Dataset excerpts
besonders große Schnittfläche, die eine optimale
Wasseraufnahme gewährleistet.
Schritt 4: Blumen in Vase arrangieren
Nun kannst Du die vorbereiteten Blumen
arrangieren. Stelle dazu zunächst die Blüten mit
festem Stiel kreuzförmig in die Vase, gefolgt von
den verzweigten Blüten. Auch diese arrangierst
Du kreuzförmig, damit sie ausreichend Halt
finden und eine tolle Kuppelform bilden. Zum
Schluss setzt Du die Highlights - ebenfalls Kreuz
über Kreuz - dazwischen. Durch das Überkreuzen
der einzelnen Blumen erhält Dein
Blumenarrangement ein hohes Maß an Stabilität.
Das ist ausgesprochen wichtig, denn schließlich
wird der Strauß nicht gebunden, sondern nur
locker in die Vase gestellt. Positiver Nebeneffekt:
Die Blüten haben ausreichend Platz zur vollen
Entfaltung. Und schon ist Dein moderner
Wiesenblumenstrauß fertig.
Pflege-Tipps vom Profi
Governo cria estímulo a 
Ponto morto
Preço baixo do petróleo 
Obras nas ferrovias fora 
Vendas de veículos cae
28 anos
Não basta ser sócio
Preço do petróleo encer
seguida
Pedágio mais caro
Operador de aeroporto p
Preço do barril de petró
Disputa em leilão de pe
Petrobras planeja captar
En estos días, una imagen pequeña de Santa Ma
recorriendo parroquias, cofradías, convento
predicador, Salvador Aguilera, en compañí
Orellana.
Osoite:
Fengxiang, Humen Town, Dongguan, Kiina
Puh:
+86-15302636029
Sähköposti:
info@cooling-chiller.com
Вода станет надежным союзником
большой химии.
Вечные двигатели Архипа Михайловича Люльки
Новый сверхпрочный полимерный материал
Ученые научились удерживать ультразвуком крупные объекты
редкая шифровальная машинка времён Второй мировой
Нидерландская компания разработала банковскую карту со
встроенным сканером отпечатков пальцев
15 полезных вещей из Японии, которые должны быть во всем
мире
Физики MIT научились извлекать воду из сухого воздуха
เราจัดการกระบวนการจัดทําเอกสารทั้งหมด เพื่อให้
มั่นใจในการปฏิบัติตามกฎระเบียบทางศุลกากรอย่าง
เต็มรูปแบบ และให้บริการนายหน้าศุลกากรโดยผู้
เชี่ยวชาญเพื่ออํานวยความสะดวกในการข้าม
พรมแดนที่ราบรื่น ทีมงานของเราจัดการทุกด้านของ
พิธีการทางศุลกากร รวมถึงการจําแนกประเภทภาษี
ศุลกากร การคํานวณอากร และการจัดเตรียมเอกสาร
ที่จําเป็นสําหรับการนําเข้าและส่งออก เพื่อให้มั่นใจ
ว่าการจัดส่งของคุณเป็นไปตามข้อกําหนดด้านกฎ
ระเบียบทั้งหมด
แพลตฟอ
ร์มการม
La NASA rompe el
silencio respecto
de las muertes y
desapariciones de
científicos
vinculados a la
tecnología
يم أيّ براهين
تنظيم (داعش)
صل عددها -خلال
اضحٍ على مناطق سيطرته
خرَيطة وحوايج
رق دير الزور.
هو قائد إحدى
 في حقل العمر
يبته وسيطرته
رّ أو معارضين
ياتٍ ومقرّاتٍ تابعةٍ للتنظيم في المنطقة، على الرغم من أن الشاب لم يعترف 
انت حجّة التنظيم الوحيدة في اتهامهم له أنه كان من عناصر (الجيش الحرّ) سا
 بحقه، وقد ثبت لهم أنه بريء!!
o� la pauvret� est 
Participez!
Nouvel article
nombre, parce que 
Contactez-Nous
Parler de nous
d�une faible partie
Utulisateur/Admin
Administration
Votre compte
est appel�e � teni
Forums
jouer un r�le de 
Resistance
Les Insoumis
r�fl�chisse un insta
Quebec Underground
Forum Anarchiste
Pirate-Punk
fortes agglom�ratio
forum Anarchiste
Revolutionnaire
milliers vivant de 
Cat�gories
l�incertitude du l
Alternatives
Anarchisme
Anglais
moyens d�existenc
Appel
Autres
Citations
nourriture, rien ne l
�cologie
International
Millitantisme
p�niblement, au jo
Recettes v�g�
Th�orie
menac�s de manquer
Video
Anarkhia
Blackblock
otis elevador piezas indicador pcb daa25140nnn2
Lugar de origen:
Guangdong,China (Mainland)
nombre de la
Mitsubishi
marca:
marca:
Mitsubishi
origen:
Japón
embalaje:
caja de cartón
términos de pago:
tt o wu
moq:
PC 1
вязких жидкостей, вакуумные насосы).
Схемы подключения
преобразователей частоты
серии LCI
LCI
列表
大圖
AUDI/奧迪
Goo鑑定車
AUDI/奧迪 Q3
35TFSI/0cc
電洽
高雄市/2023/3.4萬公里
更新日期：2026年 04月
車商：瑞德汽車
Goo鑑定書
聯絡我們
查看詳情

■ Brief
Collect every line in the entries above that contains the string "eine". Treat uppercase and lowercase letters as different.

■ Answer section
besonders große Schnittfläche, die eine optimale
finden und eine tolle Kuppelform bilden. Zum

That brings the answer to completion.